Welcome junk!

UAS KOMUNIKASI POLITIK

Thursday, May 9, 2013

PERILAKU POLITIK PEMILIH PADA PEMILIHAN GUBERNUR DKI JAKARTA 2012-2017

            Perilaku komunikasi politik tidak lepas dari pengaruh faktor budaya dan sistem politik yang berlaku saat itu. Sistem politik di Indonesia dari waktu ke waktu mengalami perubahan seiring dengan bergantian rezim yang berkuasa. Di era reformasi sistem politik demokrasi mengalami penguatan dan legitimate sebagai harapan akan munculnya ruang partisipasi politik yang semakin transparan. Transparansi dan terbukanya ruang partisipasi dalam sistem politik demokrasi sangat dirasakan oleh masyarakat Indonesia sejak pemilu 2004, demikian pula demokratisasi di tingkat lokal
            Sistem politik demokratis semakin dirasakan masyarakat DKI Jakarta 2012. Perkembangan politik lokal di Jakarta cukup menarik publik karena Jakarta merupakan Ibu Kota negara Indonesia, terutama persoalan pemilihan gubernur Jakarta 2012 yang menuai banyak kontrovesi. Sistem Pilkada langsung oleh rakyat yang telah menggeser sistem perwakilan, baik partai politik maupun kandidat kepala daerah harus mendekat pada rakyat.

  Konsekuensi perubahan sistem pemilihan rakyatlah yang menentukan pilihan politik bukan lagi pada sekelompok elit politik yang namanya legislatif. Strategi pendekatan terhadap publik sebagai pemilik suara banyak dilakukan oleh para calon kandidat kepala daerah. Akibatnya iklan-iklan politik bertebaran di mana-mana dalam bentuk baliho maupun bentuk lainnya seperti memanfaatkan media massa baik media cetak maupun media elektronik. Melalui iklan politiknya, mereka mencoba untuk menawarkan berbagai janji-janji politiknya. Sistem Pilkada langsung lebih menjanjikan dibandingkan sistem yang berlaku sebelumnya. Pilkada langsung termasuk pemilihan gubernur Jakarta diyakini memiliki kapasitas yang memadai untuk memperluas partisipasi politik masyarakat, sehingga masyarakat memiliki kesempatan untuk memilih secara bebas pemimpin daerahnya.
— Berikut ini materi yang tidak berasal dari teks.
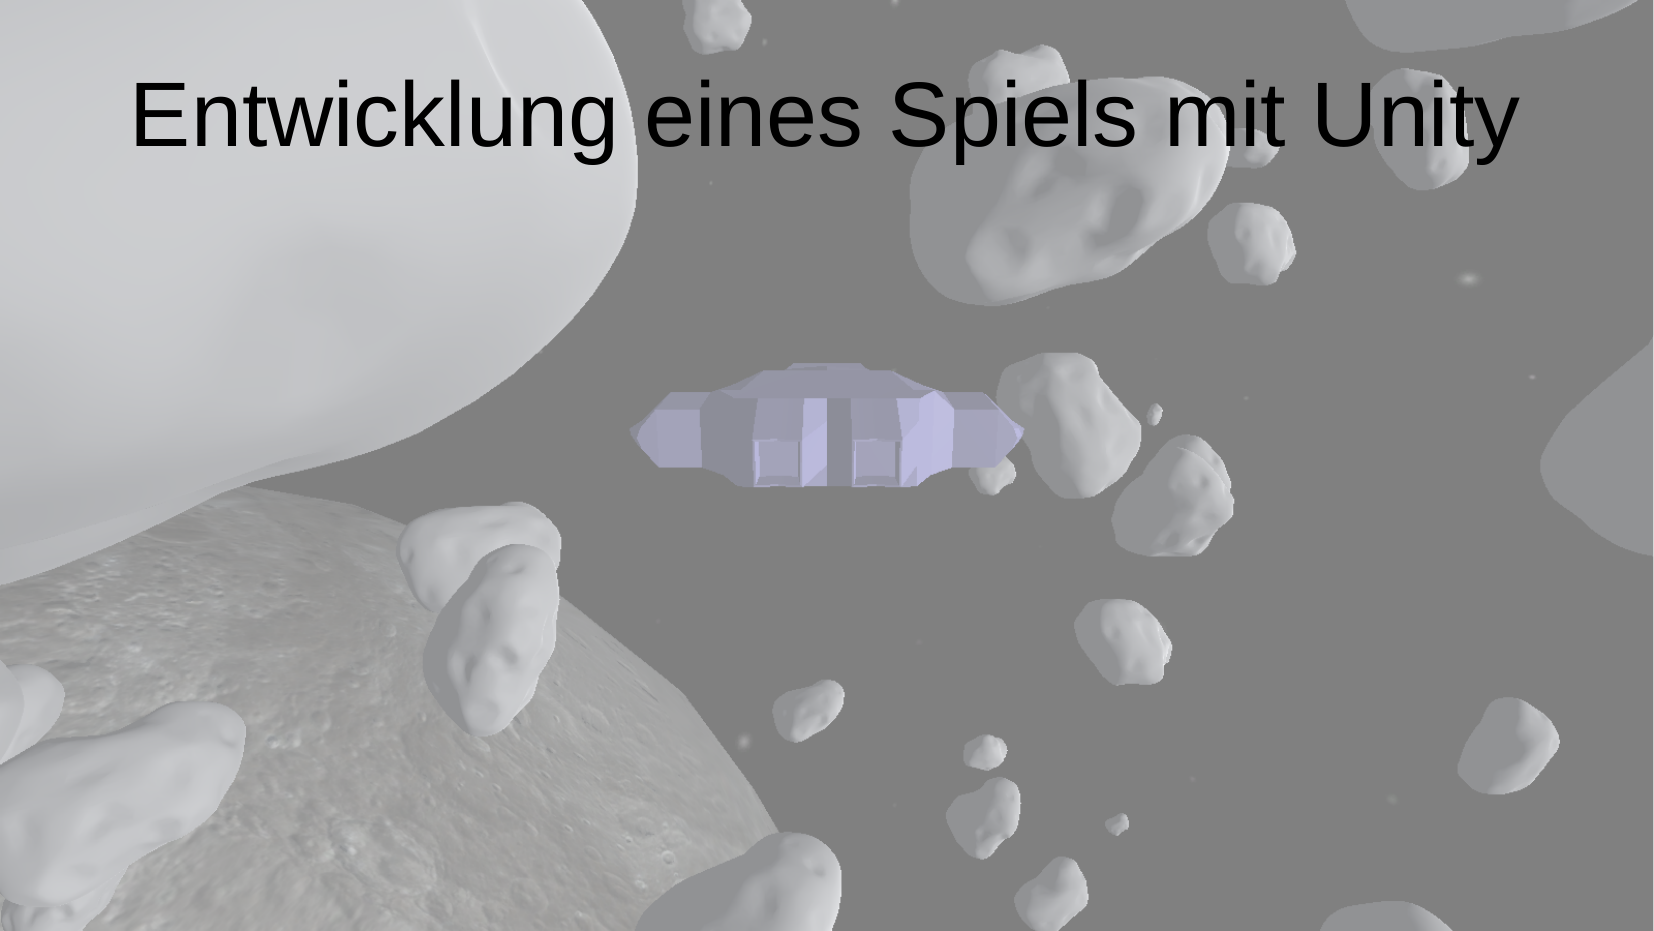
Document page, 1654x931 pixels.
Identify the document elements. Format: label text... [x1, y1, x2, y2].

title Entwicklung eines Spiels mit Unity [82, 37, 1571, 193]
picture [0, 0, 1654, 931]
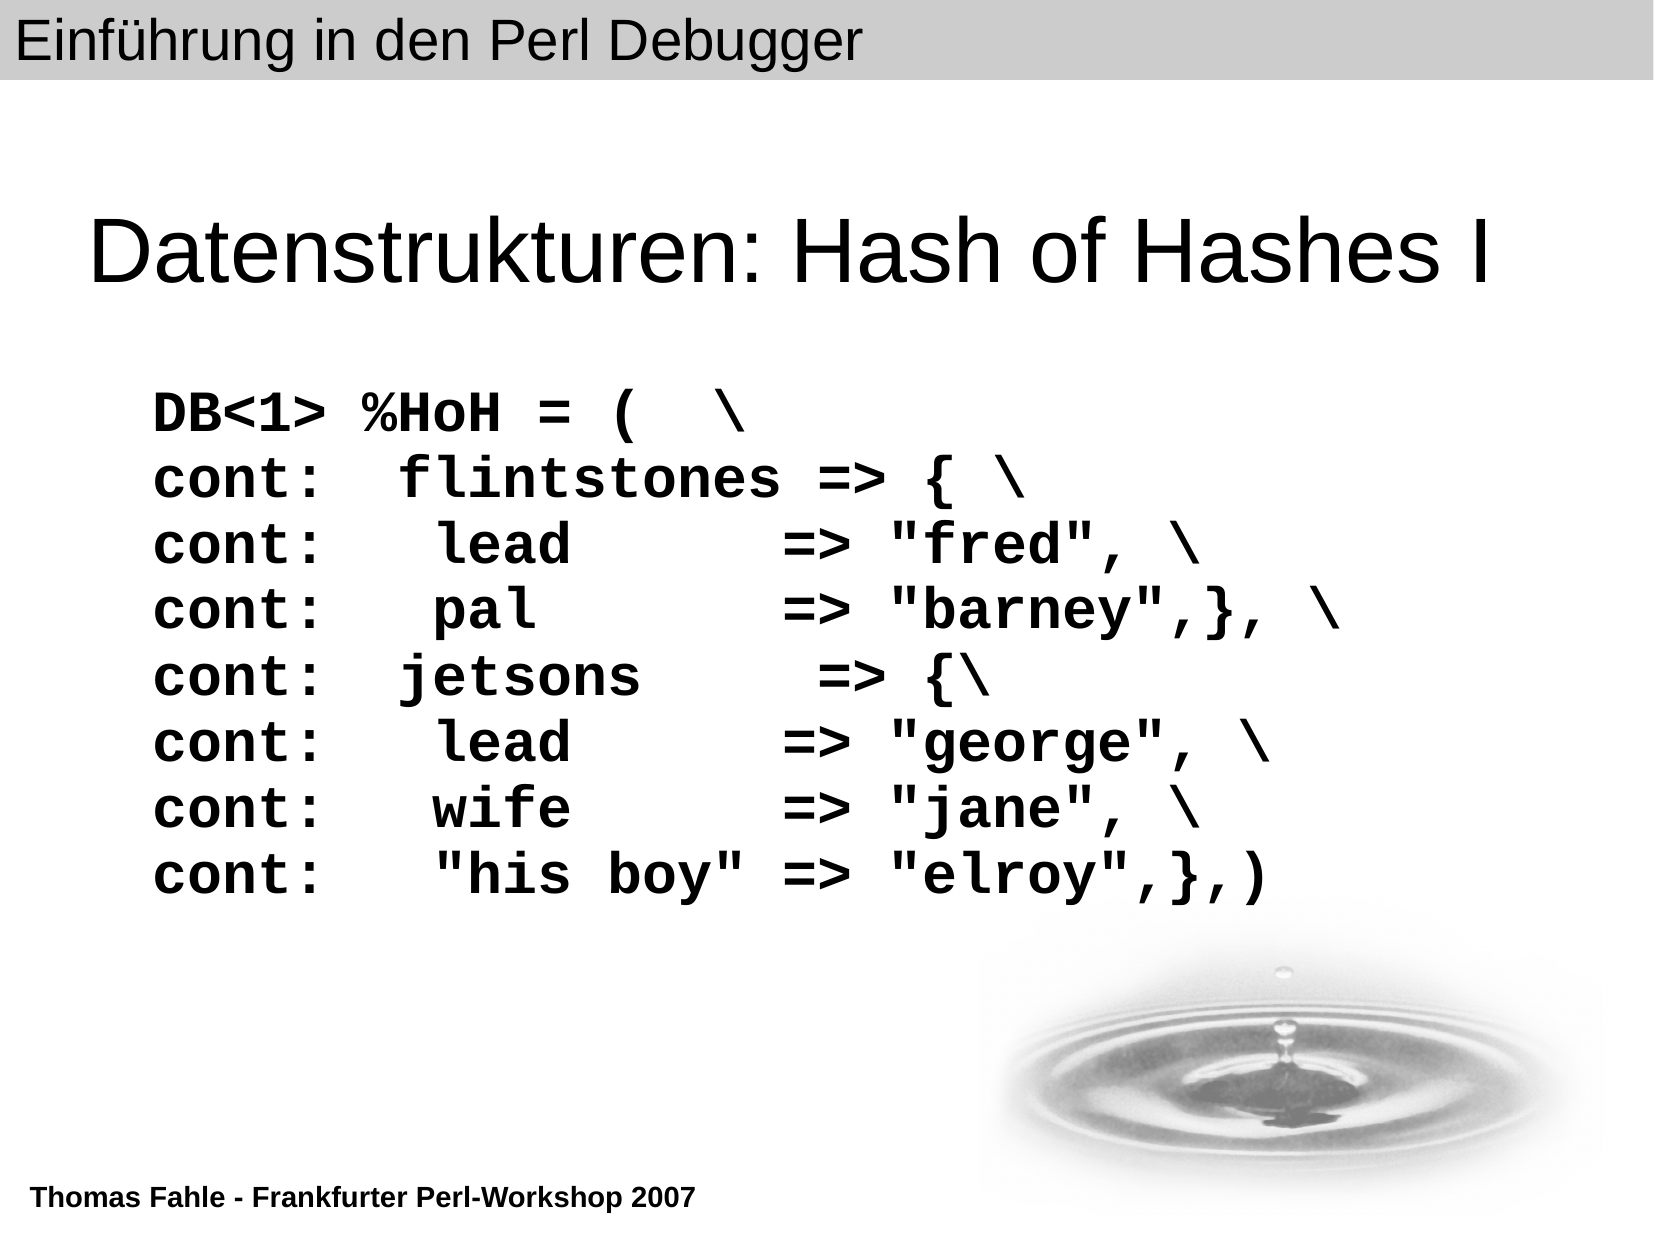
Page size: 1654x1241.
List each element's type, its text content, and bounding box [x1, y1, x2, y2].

subtitle DB<1> %HoH = ( \ cont: flintstones => { \ cont: lead => "fred", \ cont: pal => "barney",}, \ cont: jetsons => {\ cont: lead => "george", \ cont: wife => "jane", \ cont: "his boy" => "elroy",},) [82, 382, 1571, 975]
title Datenstrukturen: Hash of Hashes I [47, 147, 1536, 355]
picture [0, 80, 1654, 1241]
Pilkada langsung merupakan munculnya berbagai varian preferensi pemilih yang menjadikan berbagai faktor determinan dalam melakukan tindakan politiknya untuk mengapresiasi sistem politik demokrasi tersebut. Masyarakat Jakarta mempunyai banyak latar belakang kultur majemuk membuat sistem pemilihan terasa sangat bebas. Demikian pula banyak latar belakang geografis kota. Latar belakang kultur maupun geografis tersebut diperkirakan akan mempengaruhi pilihan politiknya.
            Pemilihan Umum Gubernur dan Wakil Gubernur DKI Jakarta 2012diselenggarakan pada Rabu, 11 Juli 2012 dan Kamis, 20 September 2012 untuk memilih Gubernur Jakarta untuk jangka waktu lima tahun berikutnya. Gubernur petahana Fauzi Bowo yang kembali mencalonkan diri harus mengikuti babak penentuan (putaran kedua) pada tanggal 20 September. Berdasarkan peraturan, hanya partai politik yang memiliki 15 kursi atau lebih di Dewan Perwakilan Rakyat Daerah yang dapat mengajukan kandidat. Partai politik yang memiliki kursi kurang dapat mengajukan calon hanya jika mereka telah memperoleh dukungan dari partai politik lainnya. Calon independen dapat mengajukan diri jika mereka telah mengumpulkan setidaknya 407.340 tanda tangan dari penduduk lokal sebagai dukungan untuk mendaftarkan pencalonan mereka ke Komisi Pemilihan Umum.
            Pemilihan umum ini diikuti oleh enam calon pasangan gubernur dan wakil gubernur, 4 pasangan diusung oleh partai politik dan dua pasang berasal darì calon independen. Putaran pertama hitung cepat (quick count) yang dilakukan Lembaga Survei Indonesia (LSI) menghasilkan; Foke-Nara (34,42%), Hendardji-Riza (1,85%), Jokowi-Ahok (42,85%), Hidayat-Didik (11,80%), Faisal-Biem (4,75%), dan Alex-Nono (4,41%).
            Sementara, hitung cepat pada hari pemilu putaran kedua tanggal 20 September 2012 yang ditayangkan sejumlah stasiun televisi mengunggulkan pasangan Jokowi-Ahok meraih suara sekitar 54-56%, sementara Foke-Nara berkisar 46-44%. Publikasi sejumlah media cetak sehari setelah pemilu (21/9) mengungkapkan, pasangan Jokowi-Ahok tetap unggul atas pasangan Fauzi Bowo-Nachrowi Ramli; LSI dengan (53,81%:46,19%), Indobarometer (54,11%:45,89%), Indonesian Network Election Survey (57,39%:42,61%), Jaringan Suara Indonesia (53,28%:46,72%), Saiful Mujani Research and Consulting (53,27%:46,73%), dan Lingkaran Survei Indonesia (53,68%:46,32%), Kompas (52,97%:47,03%). Hasil resmi diumumkan pada tanggal 28 September 2012.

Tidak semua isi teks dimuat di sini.